President and CEO of Qualistar Early Learning Gladys Wilson called for adequate funding to ensure high quality education. Wilson highlighted early education’s effects on business before handing the mic to Tony Gagliardi, state director of the National Federation of Independent Business.

“There is no better return on our investment than investing in young children,” said Gagliardi who spoke on behalf of Colorado’s small businesses. He highlighted the partnership required between business, government and education. Gagliardi added that early childhood education aids in developing the next generation of skilled employees while providing jobs for care providers and getting parents back in the work force.

These 4-and 5-year-old pre-schoolers from Thomas Learning Center in Lakewood join their teachers in a song at the early childhood education rally.
Photo by John Schoenwalter/The Colorado Statesman

Megan Ferland, president and CEO of the Colorado Children’s Campaign motioned to the children surrounding her, “These young minds right here are developing at an amazing rate.

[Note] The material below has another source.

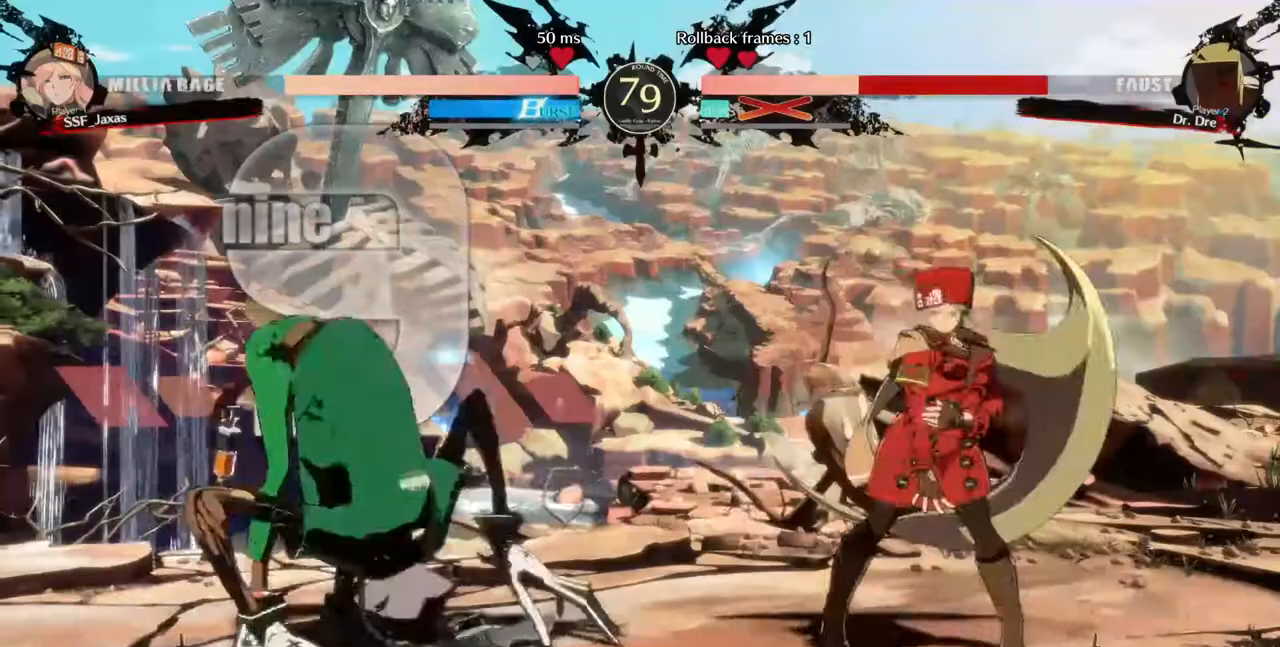
Gameplay with a controller (arcade stick); each line is a JSON object with the inputs held at the frame after it (dt_ms = milliseconds from this image to that frame). "events" lists button and stick changes between this image and that frame as [ms after this image, input, new state], when the widget could be followed in between. Not read: L3 R3 SELECT START.
{"dt_ms": 1000, "buttons": ["DPAD_DOWN"]}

Research has shown that 85 percent of brain development occurs by age three, so there are tremendous potential ramifications for impacting lifetime outcomes in early childhood education and care.”

Early Childhood Education Association of Colorado plans to continue their efforts to ensure that early childhood education programs continue delivering school-ready children with the cognitive, social, physical, and emotional skills necessary to excel in the 21st Century.